How does this decision impact future litigation in the context of information gathered in the defense of a claim against an individual? As K. Paige Backman of Aird and Berlis writes, a decision that PIPEDA would apply to litigation would invoke a number of regulations and rules governing consent, access and disclosure that may be nonsensical considering the specialized rules that have evolved for consent, access and disclosure in the course of litigation (that blog post can be found here).
Another issue raised by Backman is whether the Federal Court would have made the same ruling if the information that was the focus of this case was collected by a plaintiff who was initiating litigation. As Backman writes, “Would the FCC afford the same protection to someone who chooses to bring an action and then engages a private investigator to snoop around in the defendant's life?” Perhaps that invasion of privacy may require limitations.

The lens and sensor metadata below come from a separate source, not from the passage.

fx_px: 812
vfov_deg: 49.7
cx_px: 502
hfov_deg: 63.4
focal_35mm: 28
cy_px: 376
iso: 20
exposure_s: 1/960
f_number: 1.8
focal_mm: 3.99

It is also be useful to review the facts of the case when considering the implications of the decision. Insurance companies must be able to investigate allegations of damage, otherwise damages claimed in the course of litigation may be overly large. However, the examination of damages that may occur during an investigation can be invasive. Therefore, while this decision does not find the investigation to be regulated by PIPEDA, some steps should be taken to regulate a third party’s behavior in covertly investigating an individual for litigation’s sake. As Monika M.L. Zauhar states in her blog (found here), insurance companies can take steps to minimize any invasion of privacy complaints filed during investigations. These steps may include examining the nature of the allegations and required surveillance evidence to provide an adequate defence, or ensuring information gathered is relevant to the merits of the claim. Steps such as these may serve to assure individuals that their personal information, even when relating to litigation, is handled in an appropriate way.

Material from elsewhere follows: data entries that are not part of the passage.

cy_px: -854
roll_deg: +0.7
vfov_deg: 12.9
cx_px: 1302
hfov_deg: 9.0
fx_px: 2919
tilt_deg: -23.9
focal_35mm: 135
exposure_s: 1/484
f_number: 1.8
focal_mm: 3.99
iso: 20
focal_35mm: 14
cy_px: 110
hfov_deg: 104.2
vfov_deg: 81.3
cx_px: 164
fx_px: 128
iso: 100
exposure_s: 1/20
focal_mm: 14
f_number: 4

A decision that PIPEDA would apply to the collection of evidence by an insurer acting for one of its insured in the defence of a third party tort action would strike a balance that would potentially complicate the interaction of lawyer, client and adversary in litigation. As Mainville J. writes, “…PIPEDA is a compromise between competing interests, and its provisions must be interpreted and applied with flexibility, common sense and pragmatism.”